*PASSAGE*
▼

So this issue for the activists was that the ISU should be contacting the contact person for ORN (or their lawyer) if they have problems with ORN, and not be approaching individual members at home, work, and on the steps of city hall. At one point Mercer denying knowing that there was a lawyer he could contact, while at another point he acknowledged he did know about the lawyer.
So there was a lot of interesting debate and comments about a range of 2010 security issues. The mainstream media zeroed in on Mercer’s comments that criminal protests were being planned. The Province even ran a full page photo of the countdown clock on the front page with a big headline which read “Countdown to Mayhem.’

Thursday’s meeting included speakers from ORN, the BC Civil Liberties Association, and Pivot Legal. There were two other somewhat unrelated issues on the agenda, and PIVOT and the BCCLA spoke on those as well. (I’ll get to that)
At the end of all this, part of the declaration got passed. The preamble, with all the wherefores that explained the purpose of the declaration, was the part that didn’t pass. This was the part that mentioned that activists were being harrassed, which most councillors said they had no proof of. One even said he needed sworn affadavits, at which point ORN spokesperson Allisa Westergard-Thorp yelled out ‘We have them.” Councillor Woodsworth said that she was shocked that her collegues had not read the material she sent them a week ago, because the numbers and specifics and all the things that they claimed they needed to have proof of activist harrassment was right there to read. The other councillors ignored her, and passed a meaningless motion asking the cops to promise to be good and not violate human rights. Gee, wonder what they cops are going to say to that request. ‘No, we can’t promise not to violate the Charter.’ Of course they’re going to reaffirm their committment to the Charter. It’s all just meaningless words.

Anyway, then came the budget approval for the parking lots that the city runs. The entire debate over that was around the line item in the buget asking for $147,000 to install 40 to 45 devices that emit a horrible noise that scares homeless people and drug users out of parking lot stairwells. PIVOT and the BCCLA spoke wonderfully about how udderly evil and harmful these machines are, and raised a few issues that the parking lot boss didn’t know about. The city did not deny the request, but deferred it until the parking lot boss did his homework better.

▲

*EXERCISE BRIEF*
Please write what comes next in the account of the council meeting on 2010 security issues, starting after its final sentence.

*LISTED ENTRIES*
▼

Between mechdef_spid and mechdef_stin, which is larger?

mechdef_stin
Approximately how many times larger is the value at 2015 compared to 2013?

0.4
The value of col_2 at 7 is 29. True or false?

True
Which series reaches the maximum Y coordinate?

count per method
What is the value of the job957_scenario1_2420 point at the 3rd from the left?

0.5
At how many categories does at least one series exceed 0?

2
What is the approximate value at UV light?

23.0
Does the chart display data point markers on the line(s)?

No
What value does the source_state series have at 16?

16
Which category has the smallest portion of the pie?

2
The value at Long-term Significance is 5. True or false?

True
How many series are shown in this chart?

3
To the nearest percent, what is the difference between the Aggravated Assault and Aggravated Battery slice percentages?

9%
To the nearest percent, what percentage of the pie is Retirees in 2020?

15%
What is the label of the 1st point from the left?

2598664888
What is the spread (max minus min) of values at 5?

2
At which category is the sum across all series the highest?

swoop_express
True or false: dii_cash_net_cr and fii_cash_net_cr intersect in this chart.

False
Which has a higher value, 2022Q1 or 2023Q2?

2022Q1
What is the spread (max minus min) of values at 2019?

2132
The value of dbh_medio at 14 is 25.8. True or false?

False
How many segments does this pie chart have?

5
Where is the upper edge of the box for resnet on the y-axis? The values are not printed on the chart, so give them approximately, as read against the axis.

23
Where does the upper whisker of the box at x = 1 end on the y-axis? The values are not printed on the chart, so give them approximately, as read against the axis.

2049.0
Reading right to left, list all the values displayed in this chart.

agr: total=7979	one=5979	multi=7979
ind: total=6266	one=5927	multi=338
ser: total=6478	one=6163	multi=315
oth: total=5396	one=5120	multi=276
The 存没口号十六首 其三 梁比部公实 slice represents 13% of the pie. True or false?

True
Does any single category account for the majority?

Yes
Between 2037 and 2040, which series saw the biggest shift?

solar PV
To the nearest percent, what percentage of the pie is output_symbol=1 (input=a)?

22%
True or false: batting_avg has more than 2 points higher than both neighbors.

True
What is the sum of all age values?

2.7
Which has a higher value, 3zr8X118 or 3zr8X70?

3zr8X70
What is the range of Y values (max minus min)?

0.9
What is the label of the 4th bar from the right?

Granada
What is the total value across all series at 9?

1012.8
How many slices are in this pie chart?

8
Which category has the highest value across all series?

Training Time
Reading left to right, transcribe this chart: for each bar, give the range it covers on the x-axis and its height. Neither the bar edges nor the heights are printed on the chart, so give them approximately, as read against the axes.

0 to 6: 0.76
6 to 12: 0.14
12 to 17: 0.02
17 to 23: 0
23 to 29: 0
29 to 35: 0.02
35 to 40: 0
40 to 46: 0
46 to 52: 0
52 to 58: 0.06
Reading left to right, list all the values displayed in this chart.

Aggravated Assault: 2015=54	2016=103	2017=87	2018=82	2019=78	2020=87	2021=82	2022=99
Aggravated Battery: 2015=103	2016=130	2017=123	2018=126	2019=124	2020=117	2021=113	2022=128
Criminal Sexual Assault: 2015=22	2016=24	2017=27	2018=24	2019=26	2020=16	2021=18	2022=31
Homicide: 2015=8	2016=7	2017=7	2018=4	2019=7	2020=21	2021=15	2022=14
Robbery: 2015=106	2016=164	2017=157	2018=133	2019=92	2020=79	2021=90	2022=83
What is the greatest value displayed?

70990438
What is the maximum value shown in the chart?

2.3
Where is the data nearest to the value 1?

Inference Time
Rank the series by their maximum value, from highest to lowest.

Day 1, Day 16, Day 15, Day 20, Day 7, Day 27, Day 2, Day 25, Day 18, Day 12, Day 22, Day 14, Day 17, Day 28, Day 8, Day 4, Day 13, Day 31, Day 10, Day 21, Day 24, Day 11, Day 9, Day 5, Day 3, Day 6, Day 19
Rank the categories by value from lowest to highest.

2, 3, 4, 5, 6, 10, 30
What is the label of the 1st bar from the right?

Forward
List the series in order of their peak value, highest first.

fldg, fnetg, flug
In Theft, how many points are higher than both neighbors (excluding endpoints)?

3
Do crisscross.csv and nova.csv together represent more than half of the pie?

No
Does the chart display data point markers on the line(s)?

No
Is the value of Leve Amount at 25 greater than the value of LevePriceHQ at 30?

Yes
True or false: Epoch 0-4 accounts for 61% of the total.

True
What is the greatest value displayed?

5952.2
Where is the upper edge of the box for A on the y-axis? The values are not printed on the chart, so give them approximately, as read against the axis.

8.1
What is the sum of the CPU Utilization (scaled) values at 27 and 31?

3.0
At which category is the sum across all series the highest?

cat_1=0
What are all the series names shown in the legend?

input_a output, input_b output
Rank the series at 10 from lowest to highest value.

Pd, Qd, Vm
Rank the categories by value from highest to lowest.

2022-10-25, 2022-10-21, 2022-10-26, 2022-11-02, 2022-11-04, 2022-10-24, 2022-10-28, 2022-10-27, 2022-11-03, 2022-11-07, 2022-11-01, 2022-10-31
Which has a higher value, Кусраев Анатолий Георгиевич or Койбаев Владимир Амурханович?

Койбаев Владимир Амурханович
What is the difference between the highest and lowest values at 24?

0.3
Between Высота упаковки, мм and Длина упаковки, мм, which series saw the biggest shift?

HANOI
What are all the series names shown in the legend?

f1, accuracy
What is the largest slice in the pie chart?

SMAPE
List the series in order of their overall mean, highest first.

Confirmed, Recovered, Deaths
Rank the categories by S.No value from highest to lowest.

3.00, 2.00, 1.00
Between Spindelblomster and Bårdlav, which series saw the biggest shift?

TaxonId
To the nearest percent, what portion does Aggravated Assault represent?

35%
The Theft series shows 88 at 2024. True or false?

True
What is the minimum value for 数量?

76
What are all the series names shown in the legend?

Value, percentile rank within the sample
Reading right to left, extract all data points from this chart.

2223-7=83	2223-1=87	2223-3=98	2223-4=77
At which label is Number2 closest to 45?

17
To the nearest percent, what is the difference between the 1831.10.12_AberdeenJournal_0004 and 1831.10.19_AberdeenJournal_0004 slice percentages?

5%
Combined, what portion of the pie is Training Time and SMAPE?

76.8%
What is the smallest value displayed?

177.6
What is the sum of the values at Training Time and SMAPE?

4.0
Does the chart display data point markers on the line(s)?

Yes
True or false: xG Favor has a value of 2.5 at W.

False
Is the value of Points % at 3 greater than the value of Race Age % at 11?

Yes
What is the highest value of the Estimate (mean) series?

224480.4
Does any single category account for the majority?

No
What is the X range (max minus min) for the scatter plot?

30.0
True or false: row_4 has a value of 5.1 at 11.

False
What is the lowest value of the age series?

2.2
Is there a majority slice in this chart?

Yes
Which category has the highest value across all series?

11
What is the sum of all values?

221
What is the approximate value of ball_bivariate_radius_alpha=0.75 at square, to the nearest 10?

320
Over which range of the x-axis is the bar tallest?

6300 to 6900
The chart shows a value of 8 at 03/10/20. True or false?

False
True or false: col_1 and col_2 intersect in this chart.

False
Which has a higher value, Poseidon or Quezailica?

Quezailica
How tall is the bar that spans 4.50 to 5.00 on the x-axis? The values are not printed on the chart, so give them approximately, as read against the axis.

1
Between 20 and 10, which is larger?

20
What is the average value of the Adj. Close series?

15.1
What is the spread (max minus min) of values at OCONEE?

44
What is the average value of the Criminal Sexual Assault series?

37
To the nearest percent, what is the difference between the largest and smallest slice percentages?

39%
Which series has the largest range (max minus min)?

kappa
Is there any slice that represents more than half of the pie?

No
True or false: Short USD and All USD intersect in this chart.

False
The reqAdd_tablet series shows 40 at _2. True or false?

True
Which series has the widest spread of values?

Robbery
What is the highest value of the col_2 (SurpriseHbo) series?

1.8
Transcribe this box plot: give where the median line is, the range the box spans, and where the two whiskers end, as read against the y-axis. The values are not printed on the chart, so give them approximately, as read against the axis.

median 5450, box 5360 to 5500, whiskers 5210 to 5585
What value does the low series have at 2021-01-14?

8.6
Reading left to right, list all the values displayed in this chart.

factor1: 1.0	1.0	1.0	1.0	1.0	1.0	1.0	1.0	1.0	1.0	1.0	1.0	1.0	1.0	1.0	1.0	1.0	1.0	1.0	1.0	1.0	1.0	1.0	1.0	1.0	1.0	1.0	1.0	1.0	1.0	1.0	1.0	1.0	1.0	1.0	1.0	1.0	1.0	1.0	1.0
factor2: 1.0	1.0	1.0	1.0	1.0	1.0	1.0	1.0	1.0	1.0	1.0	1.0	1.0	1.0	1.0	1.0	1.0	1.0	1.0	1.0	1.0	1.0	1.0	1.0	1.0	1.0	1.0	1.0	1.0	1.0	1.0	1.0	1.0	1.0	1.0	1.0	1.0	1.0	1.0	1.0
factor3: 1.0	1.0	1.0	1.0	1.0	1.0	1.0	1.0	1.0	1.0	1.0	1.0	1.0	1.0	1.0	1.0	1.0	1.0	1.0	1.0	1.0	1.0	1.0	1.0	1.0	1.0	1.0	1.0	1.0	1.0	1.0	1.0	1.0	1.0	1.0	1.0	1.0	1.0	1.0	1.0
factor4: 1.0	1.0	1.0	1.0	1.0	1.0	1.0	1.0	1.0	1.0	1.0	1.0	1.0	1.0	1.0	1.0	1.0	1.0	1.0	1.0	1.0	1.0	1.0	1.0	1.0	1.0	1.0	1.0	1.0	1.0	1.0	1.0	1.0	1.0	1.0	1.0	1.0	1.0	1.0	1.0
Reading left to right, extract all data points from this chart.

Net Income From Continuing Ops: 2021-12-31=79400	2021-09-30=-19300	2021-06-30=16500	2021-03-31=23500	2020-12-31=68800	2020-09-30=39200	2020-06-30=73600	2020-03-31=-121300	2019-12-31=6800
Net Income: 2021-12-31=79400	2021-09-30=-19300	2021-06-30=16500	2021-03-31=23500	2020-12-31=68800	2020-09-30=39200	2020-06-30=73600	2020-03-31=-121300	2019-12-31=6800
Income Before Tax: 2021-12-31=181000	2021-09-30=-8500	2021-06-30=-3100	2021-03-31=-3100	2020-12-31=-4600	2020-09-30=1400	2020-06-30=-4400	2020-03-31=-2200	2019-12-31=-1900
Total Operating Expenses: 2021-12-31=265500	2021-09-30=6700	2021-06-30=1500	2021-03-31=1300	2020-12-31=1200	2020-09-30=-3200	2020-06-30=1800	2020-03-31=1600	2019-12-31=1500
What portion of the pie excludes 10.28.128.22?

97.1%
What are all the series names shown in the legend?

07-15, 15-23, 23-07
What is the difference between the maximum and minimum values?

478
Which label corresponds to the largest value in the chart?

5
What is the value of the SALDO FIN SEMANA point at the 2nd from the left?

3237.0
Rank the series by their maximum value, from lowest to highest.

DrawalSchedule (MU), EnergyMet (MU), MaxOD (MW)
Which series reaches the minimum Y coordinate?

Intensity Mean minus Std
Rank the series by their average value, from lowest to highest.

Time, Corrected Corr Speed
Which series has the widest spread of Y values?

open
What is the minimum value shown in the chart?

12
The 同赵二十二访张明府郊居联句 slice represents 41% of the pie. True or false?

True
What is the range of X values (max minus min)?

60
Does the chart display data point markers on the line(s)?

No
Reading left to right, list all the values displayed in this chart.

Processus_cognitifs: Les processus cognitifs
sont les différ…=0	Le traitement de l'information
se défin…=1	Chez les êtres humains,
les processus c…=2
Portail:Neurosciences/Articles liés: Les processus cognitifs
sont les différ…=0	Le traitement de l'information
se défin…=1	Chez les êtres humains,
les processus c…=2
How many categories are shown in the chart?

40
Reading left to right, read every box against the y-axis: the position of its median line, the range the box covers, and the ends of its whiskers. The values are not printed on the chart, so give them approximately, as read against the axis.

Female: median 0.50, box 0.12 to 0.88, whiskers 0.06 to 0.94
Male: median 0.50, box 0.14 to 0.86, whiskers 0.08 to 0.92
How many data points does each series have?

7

▲

*RESULT OF THIS TASK*
Then came Woodsworth’s other motion, and after a bunch of silly debate, it got struck down, because city staff stood up and gave a report on their negotiations with the province, and that satisfied the other councillors that it was no use asking, and might even spoil the good working relationship they’ve deluded themselves that they have with the BC Liberals. B Channel is working on the story about this, because it’s quite revealing about the state of social housing in this province. It demostrates that even when the province announces it has $172 million for new homes, it stalls and bullshits about releasing the money, and everyone involved hides behind a thousand bureaucratic excuses. I have to watch the tape again, but it sounds like the province is moving towards getting ready to make preperations to create a timeline on when this money will be released to the city. A whole bunch of roundabout excuses that say nothing. Nobody could answer Woodsworth’s questions about how long it will take until we see these units. And so this is where it fits in with local Victoria news. The question we here in this city want to know is, how long does it take to build social housing? How long from announcement to shovel in the ground? No one knows. How long from shovel to ready to move in? Know one knows, and the BC government has city councils so cowed that they are afraid to ask.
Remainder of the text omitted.